"Cymbeline", joyau caché de Shakespeare

Peu jouée en France, la pièce resplendit sous la mise en scène inspirée du britannique Declan Donnellan.

"Cymbeline" est une pièce à part dans l'oeuvre de Shakespeare. Son ambition de traiter avec humour de sujets sérieux lui donne des airs hybrides déconcertants. Si bien que les avis sont partagés entre ceux qui y voient une oeuvre mineure mal maîtrisée et ceux qui la considèrent comme un bijou de complexité. Declan Donnellan fait partie de ces derniers.

Le metteur en scène britannique qui connaît bien Shakespeare pour en avoir adapté plus d'une dizaine de pièces, a su intelligemment tirer partie de l'ambiguïté de "Cymbeline" en ne l'envisageant pas sous l'angle psychologique - secondaire ici, comme en atteste son invraisemblable dénouement -, mais symbolique et spirituel pour mieux évoquer les thèmes de l'amour, de la rédemption et de la guerre.

Dans cette perspective, il a opté pour une mise en scène extrêmement pure. Pas d'effets spéciaux, mais une mise en lumière habile de Judith Greenwood. Pas de décor grandiose, mais un plateau sobre, vaste, entièrement dédié aux acteurs hors pairs de la troupe "Cheek by jowl".

Dans la première image, ils apparaissent, immobiles, l'air grave, comme posant pour un portrait : le roi Cymbeline, sa fille Imogène et sa seconde épouse, marâtre tout droit tirée d'un conte de fée à la "Blanche-Neige". Une demi-douzaine d'autres figures les entoure. Le rideau tombe, se relève, et la faune se met en mouvement. Imogène annonce son mariage en cachette avec Posthumus, simple gentilhomme sans fortune, provoquant ainsi la colère de la Reine qui lui destinait son fils, Cloten. Posthumus est condamné à l'exil. Premiers tourments d'une longue série pour les deux amants.

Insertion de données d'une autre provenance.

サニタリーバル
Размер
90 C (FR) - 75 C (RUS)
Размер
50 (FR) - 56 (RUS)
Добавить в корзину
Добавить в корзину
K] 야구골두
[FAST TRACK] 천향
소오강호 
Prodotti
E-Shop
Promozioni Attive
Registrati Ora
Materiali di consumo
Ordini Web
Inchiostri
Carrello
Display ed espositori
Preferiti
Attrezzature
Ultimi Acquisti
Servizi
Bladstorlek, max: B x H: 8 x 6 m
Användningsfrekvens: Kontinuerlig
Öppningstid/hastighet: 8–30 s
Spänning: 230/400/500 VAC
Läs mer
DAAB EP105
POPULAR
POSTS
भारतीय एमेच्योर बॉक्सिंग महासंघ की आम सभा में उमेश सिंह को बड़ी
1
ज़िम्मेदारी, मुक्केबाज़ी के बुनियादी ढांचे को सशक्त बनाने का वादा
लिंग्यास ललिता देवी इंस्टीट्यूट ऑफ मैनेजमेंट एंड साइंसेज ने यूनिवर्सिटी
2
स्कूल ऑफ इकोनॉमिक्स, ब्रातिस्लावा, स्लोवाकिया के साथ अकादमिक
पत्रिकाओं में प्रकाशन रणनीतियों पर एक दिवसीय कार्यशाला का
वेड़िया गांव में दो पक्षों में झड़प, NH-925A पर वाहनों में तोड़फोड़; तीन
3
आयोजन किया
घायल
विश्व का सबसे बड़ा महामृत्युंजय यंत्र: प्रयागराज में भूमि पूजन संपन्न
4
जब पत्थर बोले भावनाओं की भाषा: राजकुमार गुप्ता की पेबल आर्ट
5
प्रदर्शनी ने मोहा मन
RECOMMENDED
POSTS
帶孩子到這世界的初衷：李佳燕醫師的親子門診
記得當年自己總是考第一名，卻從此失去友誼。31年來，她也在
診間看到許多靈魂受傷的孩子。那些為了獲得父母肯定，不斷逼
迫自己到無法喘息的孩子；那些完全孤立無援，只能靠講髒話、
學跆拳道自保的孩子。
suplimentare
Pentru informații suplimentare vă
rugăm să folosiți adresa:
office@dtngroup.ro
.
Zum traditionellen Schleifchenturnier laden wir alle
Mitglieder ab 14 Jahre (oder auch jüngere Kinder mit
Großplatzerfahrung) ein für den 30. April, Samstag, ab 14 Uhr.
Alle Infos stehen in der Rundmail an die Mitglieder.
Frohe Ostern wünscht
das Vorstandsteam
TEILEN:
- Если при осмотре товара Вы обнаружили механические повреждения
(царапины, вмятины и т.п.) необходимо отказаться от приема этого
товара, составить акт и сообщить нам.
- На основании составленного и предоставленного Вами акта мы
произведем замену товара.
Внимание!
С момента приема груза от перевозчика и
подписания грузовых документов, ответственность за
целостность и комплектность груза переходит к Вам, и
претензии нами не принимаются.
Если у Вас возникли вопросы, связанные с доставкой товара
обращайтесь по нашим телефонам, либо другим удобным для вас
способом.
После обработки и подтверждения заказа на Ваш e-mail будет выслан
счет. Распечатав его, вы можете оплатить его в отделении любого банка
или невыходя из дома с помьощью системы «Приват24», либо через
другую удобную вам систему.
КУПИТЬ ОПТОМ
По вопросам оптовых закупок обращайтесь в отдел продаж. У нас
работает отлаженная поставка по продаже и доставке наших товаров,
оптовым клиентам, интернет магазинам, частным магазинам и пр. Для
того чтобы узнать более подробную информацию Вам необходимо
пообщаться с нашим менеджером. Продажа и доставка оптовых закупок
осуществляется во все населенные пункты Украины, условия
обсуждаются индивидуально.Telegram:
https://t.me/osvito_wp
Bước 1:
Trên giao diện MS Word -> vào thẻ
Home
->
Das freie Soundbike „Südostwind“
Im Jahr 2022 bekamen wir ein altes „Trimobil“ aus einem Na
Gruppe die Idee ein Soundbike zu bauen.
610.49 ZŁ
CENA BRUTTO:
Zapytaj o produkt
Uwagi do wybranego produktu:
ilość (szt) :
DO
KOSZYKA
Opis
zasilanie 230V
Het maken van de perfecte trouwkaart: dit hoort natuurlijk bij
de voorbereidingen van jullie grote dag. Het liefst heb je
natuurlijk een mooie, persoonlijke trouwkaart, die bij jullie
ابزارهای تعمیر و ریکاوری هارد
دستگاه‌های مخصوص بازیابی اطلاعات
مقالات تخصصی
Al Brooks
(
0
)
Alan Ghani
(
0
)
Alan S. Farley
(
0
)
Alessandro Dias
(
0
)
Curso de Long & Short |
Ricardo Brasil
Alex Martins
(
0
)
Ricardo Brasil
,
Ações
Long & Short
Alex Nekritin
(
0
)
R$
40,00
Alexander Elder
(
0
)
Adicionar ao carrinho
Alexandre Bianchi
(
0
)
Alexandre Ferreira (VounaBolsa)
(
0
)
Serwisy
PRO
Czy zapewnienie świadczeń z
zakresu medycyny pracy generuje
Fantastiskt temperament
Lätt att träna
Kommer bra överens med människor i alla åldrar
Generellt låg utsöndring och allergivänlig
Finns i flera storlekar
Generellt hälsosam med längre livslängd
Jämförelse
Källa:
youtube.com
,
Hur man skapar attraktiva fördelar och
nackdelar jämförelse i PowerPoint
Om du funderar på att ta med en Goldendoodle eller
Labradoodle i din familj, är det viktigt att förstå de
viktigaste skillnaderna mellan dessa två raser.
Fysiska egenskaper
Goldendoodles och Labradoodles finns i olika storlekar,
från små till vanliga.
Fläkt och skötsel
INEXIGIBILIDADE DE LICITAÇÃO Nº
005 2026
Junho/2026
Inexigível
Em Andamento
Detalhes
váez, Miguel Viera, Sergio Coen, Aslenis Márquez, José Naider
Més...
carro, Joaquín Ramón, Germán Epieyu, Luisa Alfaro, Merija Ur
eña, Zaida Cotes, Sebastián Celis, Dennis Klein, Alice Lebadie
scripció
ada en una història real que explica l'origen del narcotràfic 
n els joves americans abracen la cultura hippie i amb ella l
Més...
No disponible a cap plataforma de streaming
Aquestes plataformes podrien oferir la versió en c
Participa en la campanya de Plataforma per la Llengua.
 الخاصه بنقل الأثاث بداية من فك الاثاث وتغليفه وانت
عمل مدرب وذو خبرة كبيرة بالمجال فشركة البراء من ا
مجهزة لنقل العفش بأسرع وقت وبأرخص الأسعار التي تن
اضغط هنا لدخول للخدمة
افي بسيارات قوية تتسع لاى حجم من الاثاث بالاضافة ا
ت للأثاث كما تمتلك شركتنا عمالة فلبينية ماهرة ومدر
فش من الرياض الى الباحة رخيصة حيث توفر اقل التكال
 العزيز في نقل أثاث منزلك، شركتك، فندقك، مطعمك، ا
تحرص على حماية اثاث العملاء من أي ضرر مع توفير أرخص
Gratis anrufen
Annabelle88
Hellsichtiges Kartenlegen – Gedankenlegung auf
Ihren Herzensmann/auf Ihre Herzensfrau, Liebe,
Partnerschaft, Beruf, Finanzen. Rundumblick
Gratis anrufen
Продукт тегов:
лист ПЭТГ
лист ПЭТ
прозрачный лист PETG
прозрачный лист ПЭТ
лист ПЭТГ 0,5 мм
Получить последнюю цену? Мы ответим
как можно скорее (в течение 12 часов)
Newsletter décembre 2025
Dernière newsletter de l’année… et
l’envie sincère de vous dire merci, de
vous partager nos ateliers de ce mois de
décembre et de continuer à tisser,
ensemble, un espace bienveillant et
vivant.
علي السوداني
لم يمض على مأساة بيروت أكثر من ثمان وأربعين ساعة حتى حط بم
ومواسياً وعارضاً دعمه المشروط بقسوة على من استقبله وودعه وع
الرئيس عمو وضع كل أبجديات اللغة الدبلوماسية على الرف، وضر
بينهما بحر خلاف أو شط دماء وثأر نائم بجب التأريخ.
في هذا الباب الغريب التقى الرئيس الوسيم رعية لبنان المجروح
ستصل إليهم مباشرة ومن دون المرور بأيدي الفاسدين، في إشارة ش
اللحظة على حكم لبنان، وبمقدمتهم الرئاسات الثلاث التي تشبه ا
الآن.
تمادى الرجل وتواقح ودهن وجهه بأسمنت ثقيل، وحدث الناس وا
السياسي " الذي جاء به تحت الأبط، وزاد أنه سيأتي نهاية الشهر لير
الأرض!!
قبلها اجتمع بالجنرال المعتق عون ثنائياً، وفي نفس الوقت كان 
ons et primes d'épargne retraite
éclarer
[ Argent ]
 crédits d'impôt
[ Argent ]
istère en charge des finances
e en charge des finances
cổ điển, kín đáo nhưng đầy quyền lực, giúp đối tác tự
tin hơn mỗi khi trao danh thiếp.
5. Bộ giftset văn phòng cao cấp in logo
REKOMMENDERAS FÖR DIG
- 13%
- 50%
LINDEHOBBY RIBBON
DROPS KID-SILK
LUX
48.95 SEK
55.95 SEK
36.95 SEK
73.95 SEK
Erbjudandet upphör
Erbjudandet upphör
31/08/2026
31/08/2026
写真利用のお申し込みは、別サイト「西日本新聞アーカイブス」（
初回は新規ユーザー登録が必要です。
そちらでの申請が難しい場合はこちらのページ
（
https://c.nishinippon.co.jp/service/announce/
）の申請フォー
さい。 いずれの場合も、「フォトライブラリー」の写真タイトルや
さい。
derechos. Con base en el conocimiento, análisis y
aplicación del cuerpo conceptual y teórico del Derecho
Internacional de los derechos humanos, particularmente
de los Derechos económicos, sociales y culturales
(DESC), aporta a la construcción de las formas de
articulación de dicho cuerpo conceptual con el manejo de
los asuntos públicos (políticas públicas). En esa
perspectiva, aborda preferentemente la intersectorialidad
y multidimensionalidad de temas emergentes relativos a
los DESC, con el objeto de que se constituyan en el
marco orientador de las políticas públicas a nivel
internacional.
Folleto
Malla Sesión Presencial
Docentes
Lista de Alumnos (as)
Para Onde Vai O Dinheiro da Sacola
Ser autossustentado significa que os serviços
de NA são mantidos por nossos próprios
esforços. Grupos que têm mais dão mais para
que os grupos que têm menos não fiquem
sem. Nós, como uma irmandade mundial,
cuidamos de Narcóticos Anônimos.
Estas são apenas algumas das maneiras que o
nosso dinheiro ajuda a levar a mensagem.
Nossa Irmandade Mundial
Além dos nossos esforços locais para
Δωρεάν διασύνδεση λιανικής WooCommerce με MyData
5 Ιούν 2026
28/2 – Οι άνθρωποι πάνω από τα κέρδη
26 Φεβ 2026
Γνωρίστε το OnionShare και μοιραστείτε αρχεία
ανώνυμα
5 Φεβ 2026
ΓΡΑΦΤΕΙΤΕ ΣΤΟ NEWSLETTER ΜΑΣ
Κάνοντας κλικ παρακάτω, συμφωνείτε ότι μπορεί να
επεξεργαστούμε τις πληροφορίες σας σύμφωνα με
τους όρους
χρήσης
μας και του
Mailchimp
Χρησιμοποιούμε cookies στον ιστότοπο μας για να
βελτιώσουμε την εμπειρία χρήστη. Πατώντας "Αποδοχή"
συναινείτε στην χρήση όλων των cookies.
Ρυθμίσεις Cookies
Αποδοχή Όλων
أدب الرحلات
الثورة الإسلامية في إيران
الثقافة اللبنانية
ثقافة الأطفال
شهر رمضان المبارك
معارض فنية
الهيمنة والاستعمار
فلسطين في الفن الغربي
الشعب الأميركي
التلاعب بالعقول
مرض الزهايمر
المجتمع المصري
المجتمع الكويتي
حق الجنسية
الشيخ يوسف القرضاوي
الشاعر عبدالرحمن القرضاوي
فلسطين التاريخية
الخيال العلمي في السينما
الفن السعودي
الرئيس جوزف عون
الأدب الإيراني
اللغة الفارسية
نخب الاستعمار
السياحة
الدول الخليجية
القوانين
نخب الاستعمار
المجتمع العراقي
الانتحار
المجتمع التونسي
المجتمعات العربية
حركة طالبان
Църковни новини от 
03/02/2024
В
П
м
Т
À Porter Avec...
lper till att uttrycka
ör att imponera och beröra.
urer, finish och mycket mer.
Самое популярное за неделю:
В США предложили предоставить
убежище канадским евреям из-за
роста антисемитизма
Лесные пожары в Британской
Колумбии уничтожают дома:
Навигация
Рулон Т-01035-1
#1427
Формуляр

La suite voit s'accumuler intrigues et rebondissements à foison. Mais par sa mise en scène limpide et parfaitement maîtrisée, Declan Donnellan prévient toute confusion. Il s'autorise même quelques extravagances. Par exemple en faisant jouer les rôles des deux rivaux, Posthumus et Cloten, par le même acteur - permettant ainsi à Tom Hiddleston des tours de passe-passe réjouissants. Ou encore lorsque ce dernier, armé d'un micro, se lance dans un jeu de séduction aux airs de music hall. Des astuces savamment dosées qui distillent un brin de folie bienvenu et achèvent d'imposer la pièce comme un grand moment de théâtre.

Renseignements pratiques :
"Cymbeline" jusqu'au 25 mars au Théâtres des Gémeaux. à Sceaux.